• [Required action]: List every requirement given under the "Requirements:" heading of the RetrievalSufficiency judge page below.

RetrievalSufficiency judge

The RetrievalSufficiency judge evaluates whether the retrieved context (from RAG applications, agents, or any system that retrieves documents) contains enough information to adequately answer the user's request based on the ground truth label provided as expected_facts or an expected_response.

This built-in LLM judge is designed for evaluating RAG systems where you need to ensure that your retrieval process is providing all necessary information.

Prerequisites for running the examples

Install MLflow and required packages

Bash
pip install --upgrade "mlflow[databricks]>=3.4.0"

Create an MLflow experiment by following the setup your environment quickstart.

Usage examples

The RetrievalSufficiency judge can be invoked directly for single trace assessment or used with MLflow's evaluation framework for batch evaluation.

Requirements:

Trace requirements:
- The MLflow Trace must contain at least one span with span_type set to RETRIEVER
- inputs and outputs must be on the Trace's root span
Ground-truth labels: Required - must provide either expected_facts or expected_response in the expectations dictionary

Invoke directly
Invoke with evaluate()

Python
from mlflow.genai.scorers import retrieval_sufficiency
import mlflow

# Get a trace from a previous run
trace = mlflow.get_trace("<your-trace-id>")

• [Recorded information]:

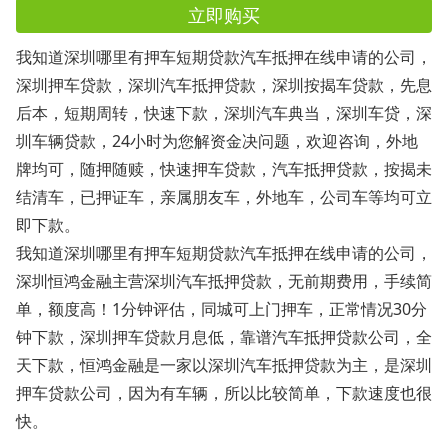
立即购买
我知道深圳哪里有押车短期贷款汽车抵押在线申请的公司，
深圳押车贷款，深圳汽车抵押贷款，深圳按揭车贷款，先息
后本，短期周转，快速下款，深圳汽车典当，深圳车贷，深
圳车辆贷款，24小时为您解资金决问题，欢迎咨询，外地
牌均可，随押随赎，快速押车贷款，汽车抵押贷款，按揭未
结清车，已押证车，亲属朋友车，外地车，公司车等均可立
即下款。
我知道深圳哪里有押车短期贷款汽车抵押在线申请的公司，
深圳恒鸿金融主营深圳汽车抵押贷款，无前期费用，手续简
单，额度高！1分钟评估，同城可上门押车，正常情况30分
钟下款，深圳押车贷款月息低，靠谱汽车抵押贷款公司，全
天下款，恒鸿金融是一家以深圳汽车抵押贷款为主，是深圳
押车贷款公司，因为有车辆，所以比较简单，下款速度也很
快。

• [Result of the task]:
- The MLflow Trace must contain at least one span with span_type set to RETRIEVER.
- inputs and outputs must be on the Trace's root span.
- Ground-truth labels are required: either expected_facts or expected_response must be provided in the expectations dictionary.